CHINA'S October economic performance proved the recovery in the world's third-largest economy is consolidating, but analysts suggest the relatively loose monetary policy should remain to maintain the recovery.

Exports declined at the slowest pace this year while manufacturing production, infrastructure investment and retail sales all remained strong, according to data released today. Drops in consumer and producer prices eased.

Overseas shipments, the hardest hit sector by the global financial crisis, fell 13.8 percent from a year earlier to US$110.7 billion last month. It moderated from the retreat of 15.2 percent in September and became the smallest decline so far this year, the General Administration of Customs said today.

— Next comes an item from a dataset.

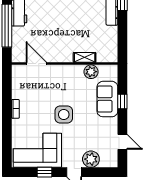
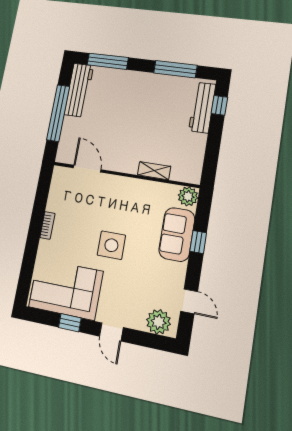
plant: (91, 72) -> (188, 196), moved
plant: (91, 159) -> (159, 322), moved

But falls in imports widened. It contracted 6.4 percent year on year to US$86.7 billion in October, compared with a slip of 3.5 percent a month earlier. Trade surplus thus increased to US$24 billion last month, compared with US$12.9 billion in September.

"China's reduced imports is probably a result of the country's recent strengthened determination to fight against overcapacity, which prompted producers to buy less raw materials from overseas markets," said Xue Jun, an analyst at CITIC Securities Co.

"But the overall trade data suggest the external demand is becoming stronger. It helps to boost the recovery, although which remains largely dependent on resilient domestic demand."

In October, China's industrial output rose 16.1 percent on an annual basis, up 2.2 percentage points from a month earlier. It was the sixth straight month that industrial output posted faster growth, the National Bureau of Statistics said today.

Retail sales advanced 16.2 percent from a year earlier to 1.17 trillion yuan in October, 0.7 percentage point quicker than a month ago.

Despite the figures painting a brighter outlook for China's recovery, the country shouldn't change its relatively easy fiscal and monetary policy stance abruptly, analysts said.

"Policy stance is key to upholding people's confidence. It is still too early to talk about exit of the relatively loose policy," said Wang Qing, a Morgan Stanley economist.

China's Consumer Price Index, the main gauge of prices, still dropped 0.5 percent year on year in October. Producer Price Index, the factory-gate measure of inflation, also fell 5.8 percent last month.